第3話 妖精とのご対面②


 腕を組んで堂々としている妖精は、その小さな翼を広げると、私の肩まで飛んできた。


 「貴方、名前は何?」


 「私はナナクレナ。ナナクレナ・ルスティカーナと申します」


 「ナナクレナって言うのね。ところでナナクレナ、どこで私を呼び出す方法を知ったの?」


 「えっ!?な、なんのことでしょか……」


 私は万が一の為に知らないふりをしました。王子と同じように、あくまで偶然を装うためです。

 

 「……そう。警戒してるのね。でも安心して!私はどんなことがあろうとも貴方に協力するわ!」


 妖精は私の周りを何周か飛び回ると私の目の前で止まって腕を組んでそう言いました。


 王子からの話では、妖精は契約を結んだ相手を裏切ることは絶対にしないそうです。ですが、それは契約を結んでからのこと。契約を結ぶ前に私の死に戻りの能力ちからと私の野望を話したら契約を結んでくれない可能性があるからです。


 「では、私は私の全てを貴方に告げます。そのかわり、必ず私と契約し、協力してください」


 今の私はどんな顔をしていたでしょうか、想像できません。しかし、私は物凄く欲に飢えた、残酷な顔をしていたでしょう。


 「…………」


 妖精はしばらく黙り込んだ。これまでのハイテンションからは打って変わって冷静な表情に変わった。

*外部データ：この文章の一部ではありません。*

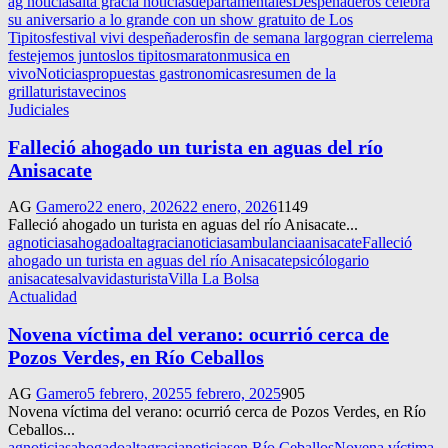
ag noticias
alta gracia noticias
departamentales
Despeñaderos celebra
su aniversario a lo grande con un show gratuito de Los
Tipitos
festival vivi despeñaderos
fin de semana largo
gran cierre
lema
festejemos juntos
los tipitos
maraton
musica en
vivo
Noticias
propuestas gastronomicas
resumen de la
grilla
turista
vecinos
Judiciales
Falleció ahogado un turista en aguas del río
Anisacate
AG
Gamero
22 enero, 2026
22 enero, 2026
1149
Falleció ahogado un turista en aguas del río Anisacate...
agnoticias
ahogado
altagracianoticias
ambulancia
anisacate
Falleció
ahogado un turista en aguas del río Anisacate
psicóloga
rio
anisacate
salvavidas
turista
Villa La Bolsa
Actualidad
Novena víctima del verano: ocurrió cerca de
Pozos Verdes, en Río Ceballos
AG
Gamero
5 febrero, 2025
5 febrero, 2025
905
Novena víctima del verano: ocurrió cerca de Pozos Verdes, en Río
Ceballos...
agnoticias
ahogado
altagracianoticias
en Río Ceballos
Novena víctima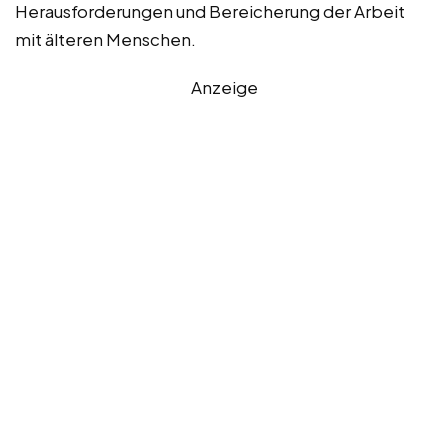
Herausforderungen und Bereicherung der Arbeit
mit älteren Menschen.
Anzeige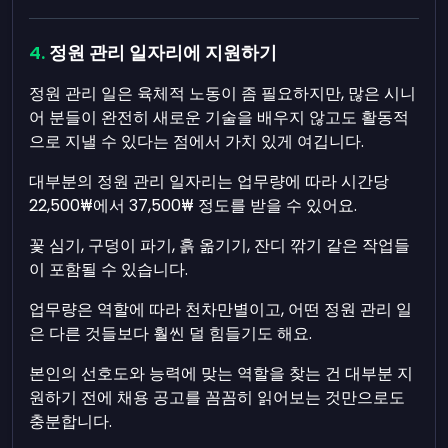
정원 관리 일자리에 지원하기
정원 관리 일은 육체적 노동이 좀 필요하지만, 많은 시니
어 분들이 완전히 새로운 기술을 배우지 않고도 활동적
으로 지낼 수 있다는 점에서 가치 있게 여깁니다.
대부분의 정원 관리 일자리는 업무량에 따라 시간당
22,500₩에서 37,500₩ 정도를 받을 수 있어요.
꽃 심기, 구덩이 파기, 흙 옮기기, 잔디 깎기 같은 작업들
이 포함될 수 있습니다.
업무량은 역할에 따라 천차만별이고, 어떤 정원 관리 일
은 다른 것들보다 훨씬 덜 힘들기도 해요.
본인의 선호도와 능력에 맞는 역할을 찾는 건 대부분 지
원하기 전에 채용 공고를 꼼꼼히 읽어보는 것만으로도
충분합니다.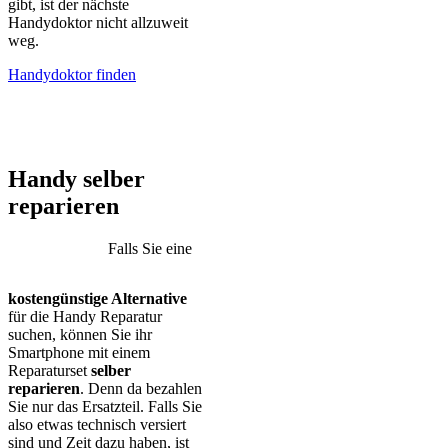
gibt, ist der nächste
Handydoktor nicht allzuweit
weg.
Handydoktor finden
iPhone – Samsung Galaxy – Huawei – Xiaomi – Sony Xperia –
Honor – HTC – Google Pixel – LG – Nokia – Motorola
Handy selber
reparieren
Falls Sie eine
kostengünstige Alternative
für die Handy Reparatur
suchen, können Sie ihr
Smartphone mit einem
Reparaturset
selber
reparieren
. Denn da bezahlen
Sie nur das Ersatzteil. Falls Sie
also etwas technisch versiert
sind und Zeit dazu haben, ist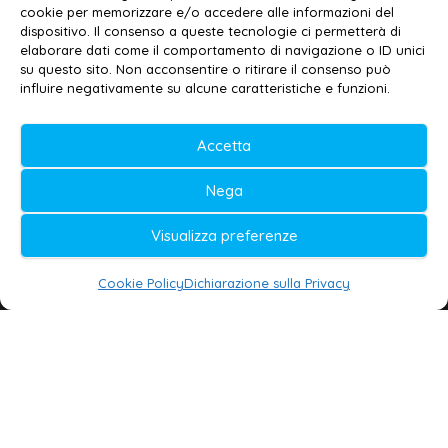
Privacy policy
–
Cookie policy
cookie per memorizzare e/o accedere alle informazioni del
dispositivo. Il consenso a queste tecnologie ci permetterà di
elaborare dati come il comportamento di navigazione o ID unici
su questo sito. Non acconsentire o ritirare il consenso può
© 2020-2026 | Galatina24 ®
influire negativamente su alcune caratteristiche e funzioni.
Testata iscritta al n. 11/2020 Registro della
Accetta
Stampa Tribunale di Lecce
Editore e direttore responsabile:
Nega
Daniele G. Masciullo
Visualizza preferenze
Galatina24 è marchio registrato dal Ministero
delle Imprese
Cookie Policy
Dichiarazione sulla Privacy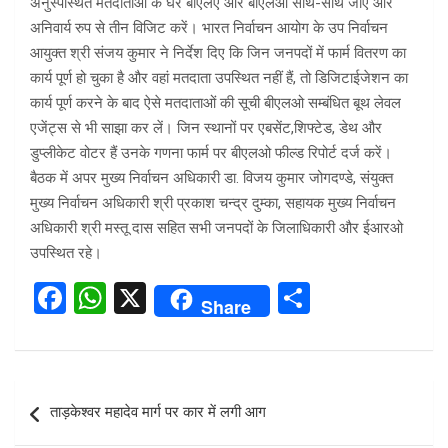
अनुस्पस्थित मतदाताओं के घर बीएलए और बीएलओ साथ-साथ जाएं और
अनिवार्य रुप से तीन विजिट करें। भारत निर्वाचन आयोग के उप निर्वाचन
आयुक्त श्री संजय कुमार ने निर्देश दिए कि जिन जनपदों में फार्म वितरण का
कार्य पूर्ण हो चुका है और वहां मतदाता उपस्थित नहीं हैं, तो डिजिटाईजेशन का
कार्य पूर्ण करने के बाद ऐसे मतदाताओं की सूची बीएलओ सम्बंधित बूथ लेवल
एजेंट्स से भी साझा कर लें। जिन स्थानों पर एबसेंट,शिफ्टेड, डेथ और
डुप्लीकेट वोटर हैं उनके गणना फार्म पर बीएलओ फील्ड रिपोर्ट दर्ज करें।
बैठक में अपर मुख्य निर्वाचन अधिकारी डा. विजय कुमार जोगदण्डे, संयुक्त
मुख्य निर्वाचन अधिकारी श्री प्रकाश चन्द्र दुम्का, सहायक मुख्य निर्वाचन
अधिकारी श्री मस्तू दास सहित सभी जनपदों के जिलाधिकारी और ईआरओ
उपस्थित रहे।
F
W
X
S
Share
a
h
h
ce
at
ar
b
s
e
Post
ताड़केश्वर महादेव मार्ग पर कार में लगी आग
o
A
navigation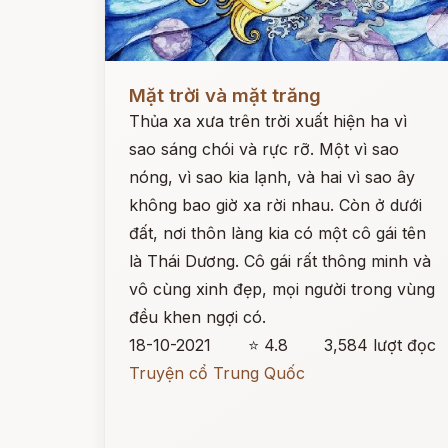
Đọc ngay
Mặt trời và mặt trăng
Thủa xa xưa trên trời xuất hiện ha vì
sao sáng chói và rực rỡ. Một vì sao
nóng, vì sao kia lạnh, và hai vì sao ây
không bao giờ xa rời nhau. Còn ở dưới
đất, nơi thôn làng kia có một cô gái tên
là Thái Dương. Cô gái rất thông minh và
vô cùng xinh đẹp, mọi người trong vùng
đều khen ngợi có.
18-10-2021
⭐ 4.8
3,584 lượt đọc
Truyện cổ Trung Quốc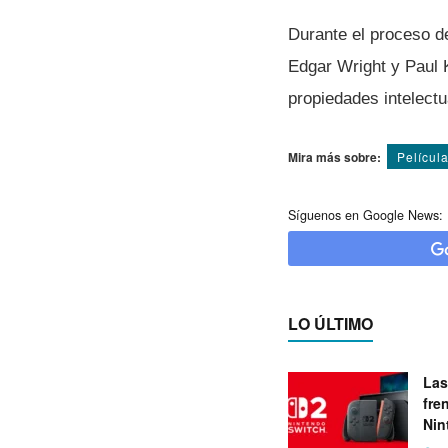
Durante el proceso d
Edgar Wright y Paul K
propiedades intelect
Mira más sobre:
Pelí­cul
Síguenos en Google News:
LO ÚLTIMO
Las
fre
Nin
exp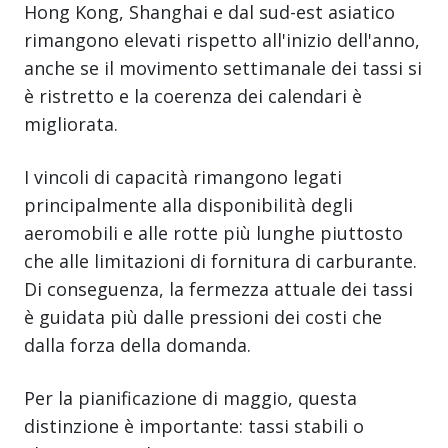
Hong Kong, Shanghai e dal sud-est asiatico
rimangono elevati rispetto all'inizio dell'anno,
anche se il movimento settimanale dei tassi si
è ristretto e la coerenza dei calendari è
migliorata.
I vincoli di capacità rimangono legati
principalmente alla disponibilità degli
aeromobili e alle rotte più lunghe piuttosto
che alle limitazioni di fornitura di carburante.
Di conseguenza, la fermezza attuale dei tassi
è guidata più dalle pressioni dei costi che
dalla forza della domanda.
Per la pianificazione di maggio, questa
distinzione è importante: tassi stabili o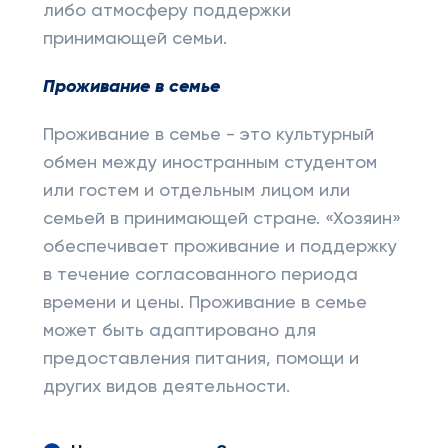
либо атмосферу поддержки
принимающей семьи.
Проживание в семье
Проживание в семье - это культурный
обмен между иностранным студентом
или гостем и отдельным лицом или
семьей в принимающей стране. «Хозяин»
обеспечивает проживание и поддержку
в течение согласованного периода
времени и цены. Проживание в семье
может быть адаптировано для
предоставления питания, помощи и
других видов деятельности.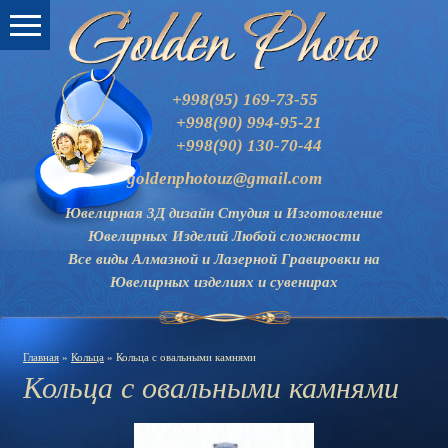
+998(95) 169-73-55
+998(90) 994-95-21
+998(90) 130-70-44
goldenphotouz@gmail.com
Ювелирная 3Д дизайн Студия и
Изготовление
Ювелирных Изделий Любой сложности
Все виды Алмазной и Лазерной Гравировки на
Ювелирных изделиях и сувенирах
Главная
»
Кольца
» Кольца с овальными камнями
Кольца с овальными камнями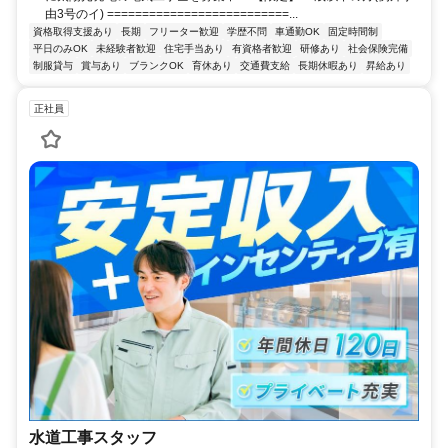
由3号のイ) ==========================...
資格取得支援あり
長期
フリーター歓迎
学歴不問
車通勤OK
固定時間制
平日のみOK
未経験者歓迎
住宅手当あり
有資格者歓迎
研修あり
社会保険完備
制服貸与
賞与あり
ブランクOK
育休あり
交通費支給
長期休暇あり
昇給あり
正社員
水道工事スタッフ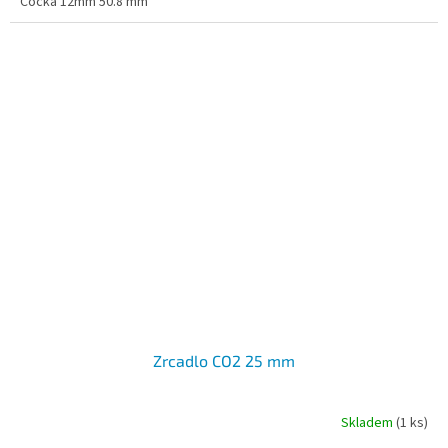
Čočka 12mm 50.8 mm
Zrcadlo CO2 25 mm
Skladem
(1 ks)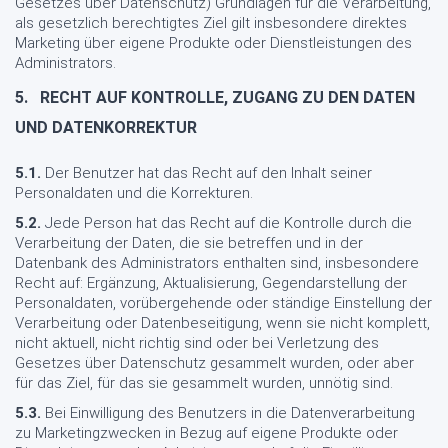
Gesetzes über Datenschutz) Grundlagen für die Verarbeitung,
als gesetzlich berechtigtes Ziel gilt insbesondere direktes
Marketing über eigene Produkte oder Dienstleistungen des
Administrators.
5.
RECHT AUF KONTROLLE, ZUGANG ZU DEN DATEN
UND DATENKORREKTUR
5.1.
Der Benutzer hat das Recht auf den Inhalt seiner
Personaldaten und die Korrekturen.
5.2.
Jede Person hat das Recht auf die Kontrolle durch die
Verarbeitung der Daten, die sie betreffen und in der
Datenbank des Administrators enthalten sind, insbesondere
Recht auf: Ergänzung, Aktualisierung, Gegendarstellung der
Personaldaten, vorübergehende oder ständige Einstellung der
Verarbeitung oder Datenbeseitigung, wenn sie nicht komplett,
nicht aktuell, nicht richtig sind oder bei Verletzung des
Gesetzes über Datenschutz gesammelt wurden, oder aber
für das Ziel, für das sie gesammelt wurden, unnötig sind.
5.3.
Bei Einwilligung des Benutzers in die Datenverarbeitung
zu Marketingzwecken in Bezug auf eigene Produkte oder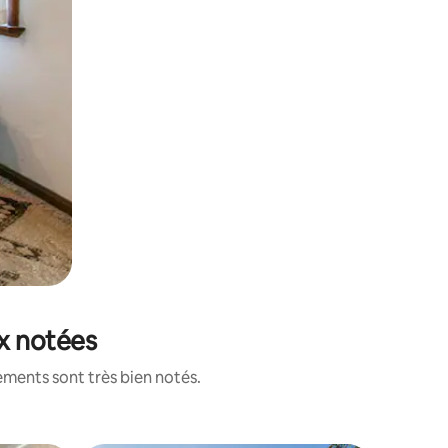
ux notées
ements sont très bien notés.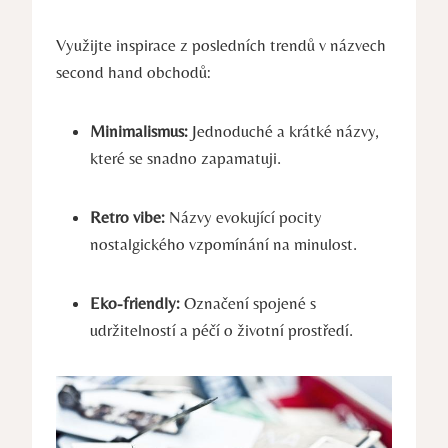
Využijte inspirace z posledních trendů v názvech
second hand obchodů:
Minimalismus:
Jednoduché a krátké názvy,
které se snadno zapamatuji.
Retro vibe:
Názvy evokující pocity
nostalgického vzpomínání na minulost.
Eko-friendly:
Označení spojené s
udržitelností a péčí o životní prostředí.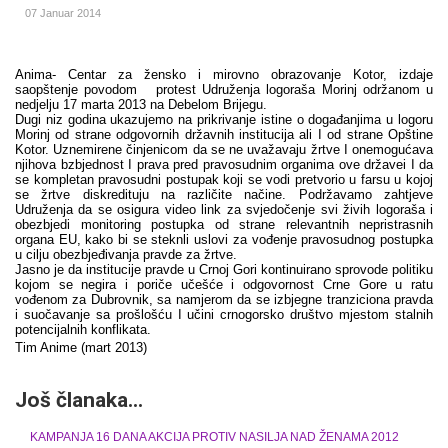
07 Januar 2014
Anima- Centar za žensko i mirovno obrazovanje Kotor, izdaje
saopštenje povodom protest Udruženja logoraša Morinj održanom u
nedjelju 17 marta 2013 na Debelom Brijegu.
Dugi niz godina ukazujemo na prikrivanje istine o događanjima u logoru
Morinj od strane odgovornih državnih institucija ali I od strane Opštine
Kotor. Uznemirene činjenicom da se ne uvažavaju žrtve I onemogućava
njihova bzbjednost I prava pred pravosudnim organima ove državei I da
se kompletan pravosudni postupak koji se vodi pretvorio u farsu u kojoj
se žrtve diskredituju na različite načine. Podržavamo zahtjeve
Udruženja da se osigura video link za svjedočenje svi živih logoraša i
obezbjedi monitoring postupka od strane relevantnih nepristrasnih
organa EU, kako bi se steknli uslovi za vođenje pravosudnog postupka
u cilju obezbjeđivanja pravde za žrtve.
Jasno je da institucije pravde u Crnoj Gori kontinuirano sprovode politiku
kojom se negira i poriče učešće i odgovornost Crne Gore u ratu
vođenom za Dubrovnik, sa namjerom da se izbjegne tranziciona pravda
i suočavanje sa prošlošću I učini crnogorsko društvo mjestom stalnih
potencijalnih konflikata.
Tim Anime
(mart 2013)
Još članaka...
KAMPANJA 16 DANA AKCIJA PROTIV NASILJA NAD ŽENAMA 2012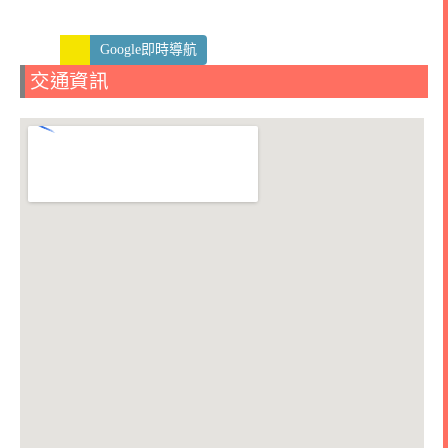
Google即時導航
交通資訊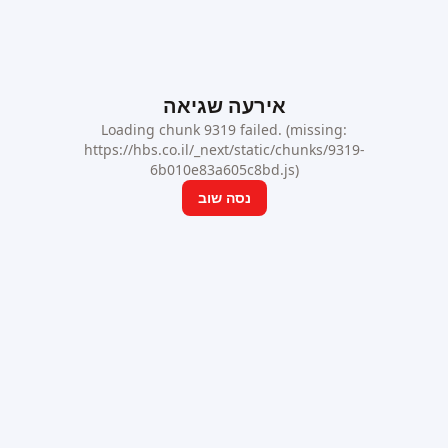
אירעה שגיאה
Loading chunk 9319 failed. (missing:
https://hbs.co.il/_next/static/chunks/9319-
6b010e83a605c8bd.js)
נסה שוב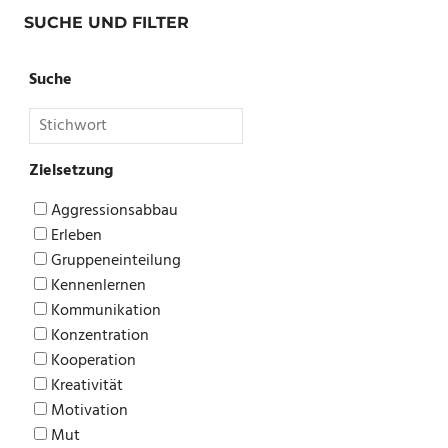
SUCHE UND FILTER
Suche
Zielsetzung
Aggressionsabbau
Erleben
Gruppeneinteilung
Kennenlernen
Kommunikation
Konzentration
Kooperation
Kreativität
Motivation
Mut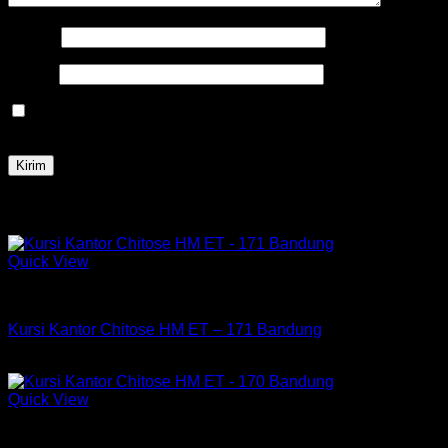
Nama
*
Email
*
Simpan nama, email, dan situs web saya pada peramban
ini untuk komentar saya berikutnya.
Produk Terkait
Quick View
Kursi Chitose
Kursi Kantor Chitose HM ET – 171 Bandung
Rp
2,235,000
Quick View
Kursi Chitose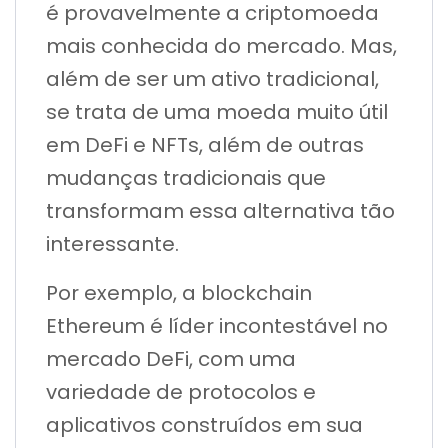
é provavelmente a criptomoeda
mais conhecida do mercado. Mas,
além de ser um ativo tradicional,
se trata de uma moeda muito útil
em DeFi e NFTs, além de outras
mudanças tradicionais que
transformam essa alternativa tão
interessante.
Por exemplo, a blockchain
Ethereum é líder incontestável no
mercado DeFi, com uma
variedade de protocolos e
aplicativos construídos em sua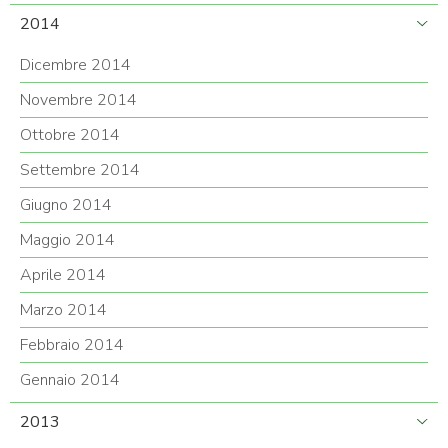
2014
Dicembre 2014
Novembre 2014
Ottobre 2014
Settembre 2014
Giugno 2014
Maggio 2014
Aprile 2014
Marzo 2014
Febbraio 2014
Gennaio 2014
2013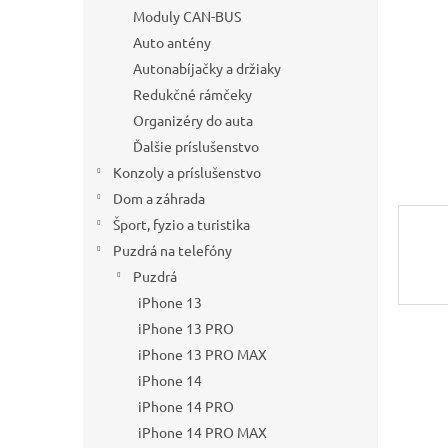
Moduly CAN-BUS
Auto antény
Autonabíjačky a držiaky
Redukčné rámčeky
Organizéry do auta
Ďalšie príslušenstvo
Konzoly a príslušenstvo
Dom a záhrada
Šport, fyzio a turistika
Puzdrá na telefóny
Puzdrá
iPhone 13
iPhone 13 PRO
iPhone 13 PRO MAX
iPhone 14
iPhone 14 PRO
iPhone 14 PRO MAX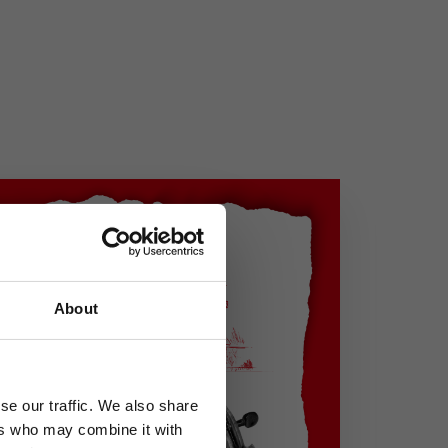
nic
če
About
u newsletteru
ikne.
se our traffic. We also share
ická
ers who may combine it with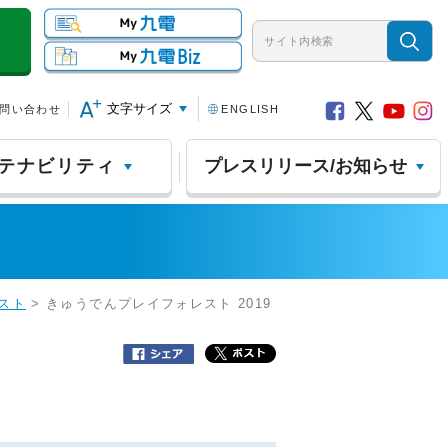
文字サイズ
問い合わせ
ENGLISH
テナビリティ
プレスリリース/お知らせ
スト
> きゅうでんプレイフォレスト 2019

 「どちらでも構いませんよ。私は貴方が協力しないとしても、私の野望を叶えますから」


 それは心からの言葉だった。私の目的の為には、私の人生、私のすべてを捧げることを誓える。


 「面白いじゃない!さすが500年ぶりに私を見つけた人間だけあるわ!」


 妖精は喜んで宙を飛び回りまった。私をこれまで出会った人間のものさしで測ったのでしょう。そして私を契約するに値するか見定めた。


 「契約してあげるわ!たとえ貴方の行く先が地獄だろうと下界だろうと貴方に付き添うわ」


 下界というワードは初めて聞きましたが、おそらく地獄と同じような場所なのでしょう。契約したらいずれ聞くことにしましょう。


 「ありがとうございます。ですが、契約ってどのようにすればよいのでしょうか?」


 「流石の貴方もそれは知らないようね!ちょっと嬉しいわ!」


 妖精は子供のようにはしゃぐと嬉しそうに宙を飛び回りました。


 王子が契約を結んでいることから、契約に代償や条件がないと思います。


 「契約は一種の主従関係を示すもの。ならばやる事は一つ!私より強いことを証明するのよ!」


 「そ、それは……一体どうすればいいのでしょうか?」


 「だーかーらぁー、貴方が私を倒せばいいの!」


 「えぇ!?」


 想定していた内容を遥かに上回る難易度でした。青年時代の王子は高い魔力量を有していますし、武術にもたけているので妖精に勝てるかもしれませんが、今の私は子供です。勝つのは不可能でしょう。


 「さあ、勝負ゲームをはじめ始めましょう!」


 こうして、妖精との戦闘が始まってしまいました。